Produits de consommation

Reste que ces élites, même paradoxales, même indispensables, sont des produits de consommation. Comme tels, elles s’inscrivent dans des habitudes, des modes et des changements. Nos élites modernes durent moins longtemps que les dieux antiques, les héros anciens ou les princes du sang ! Ce ne sont plus les CDI de l’histoire figée du passé mais des CDD soumis aux aléas des modes et des retournements de marché. On brûle très vite ceux que l’on a adorés9… La télévision et l’internet sont de formidables machines à fabriquer des élites éphémères et jetables. Le rituel nécessaire s’est adapté aux évolutions des goûts et des attentes : il nous faut du rapide et du remplaçable ! Tous les domaines de l’actualité alimentent en temps réel la catégorie constamment renouvelée des élites modernes : les « élites Kleenex ». À notre époque, qui adore la frénésie et cultive les fidélités successives, peu importent le rythme des changements et le cycle de vie. L’essentiel est que ne s’interrompe jamais le regard de l’Autre10 sous lequel peuvent ainsi exister les troupeaux et les peuples.

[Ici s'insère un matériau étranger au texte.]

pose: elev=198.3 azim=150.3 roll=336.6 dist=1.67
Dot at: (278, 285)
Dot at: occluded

Existe-t-il quand même une alternative à cette dépendance structurelle et structurante de l’humaine condition ? Peut-on vivre sans « mâle dominant » et sans regard de l’Autre ? Sans doute pas, sauf à tenter de remplacer un fantasme par un autre : celui de l’hybris ou celui de l’anarchie. La mythologie a fait du premier l’erreur suprême de l’homme, la faute impardonnable qui fait tonner ensemble les cieux et les dieux. À vouloir conquérir chacun leur indépendance, Icare s’est brûlé les ailes, Prométhée s’est fait dévorer le foie et Œdipe n’a pas beaucoup mieux réussi… Quant à l’anarchie, qui revendique haut et fort une vie « sans Dieu ni maître », elle tutoie trop souvent la folie pour sembler un début d’alternative. Le génial forçat de l’autonomie absolue que fut Friedrich Nietzsche en est l’emblématique illustration. Mauvaise nouvelle, donc ! Puisqu’elles sont une forme de réponse, une adaptation névrotique indispensable, une antidote culturelle à la douleur de nos questions et de nos angoisses d’êtres pensants, tout comme l’éternité, nos élites ont de l’avenir !

  1. Voir à ce sujet les analyses sans complaisance d’Alain Minc (Le crépuscule des petits dieux, Grasset, 2005).

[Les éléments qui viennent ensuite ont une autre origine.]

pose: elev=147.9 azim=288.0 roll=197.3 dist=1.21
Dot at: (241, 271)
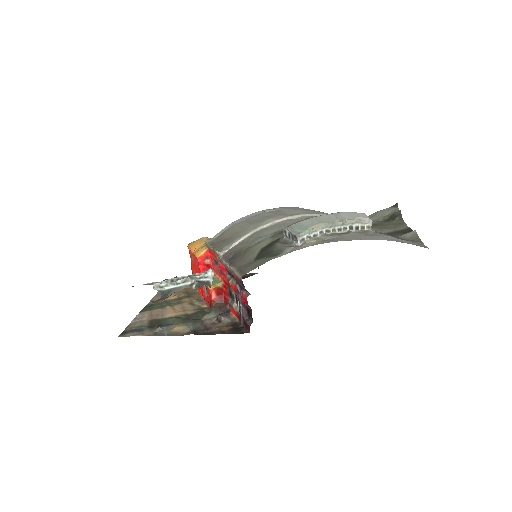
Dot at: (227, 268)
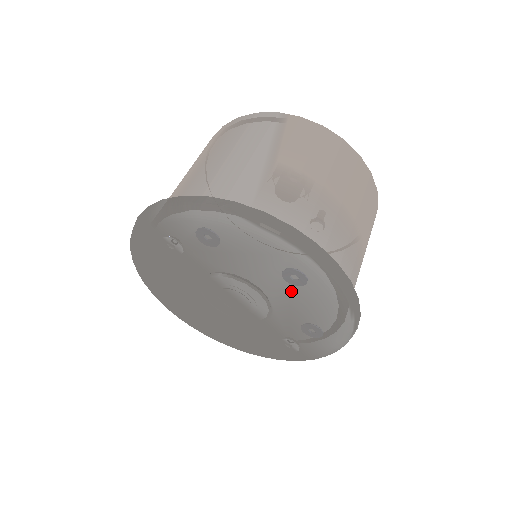
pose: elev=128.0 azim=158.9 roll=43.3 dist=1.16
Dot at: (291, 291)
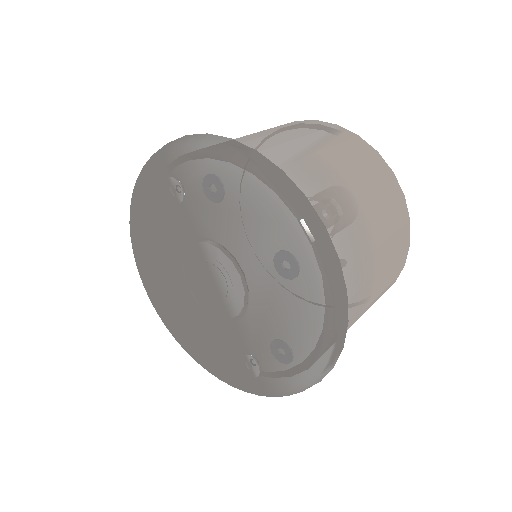
Dot at: (276, 281)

  2. Élite : de elitus, second participe passé de eligere qui signifie choisir, mettre à part, quelquefois par « élection »…
  3. C’est le gyrophare ou l’escadron de motards qui « fait » le ministre comme c’est la photo officielle et compassée qui « crée » le chef d’État… Car c’est toujours « l’habit qui fait le moine » !
  4. Aristote, Politique 1.
  5. Étymologiquement « découvert » et ce, en les nommant.
  6. Voir les travaux de Jacques Lacan, Ecrits, 1966.
  7. Exister (étymologiquement « jaillir ») s’oppose ici à « être » dont la platitude d’auxiliaire présente une caractéristique amusante : il partage la première personne du singulier de l’indicatif du verbe « suivre »…
  8. Voir aussi l’analyse lumineuse de Dany-Robert Dufour, On achève bien les hommes, Denoël, 2005.
  9. Signe que l’amour et la haine sont les deux faces d’une même relation : on se constitue « pour » ou « contre », mais dans les deux cas « sous le regard de… »
  10. Et cela, même s’il est à chaque fois un regard différent. Ceci montre bien que la fonction assurée par l’élite est plus importante que celui (ou celle) qui l’assure. L’emploi et le rôle existent toujours, mais indépendamment du comédien.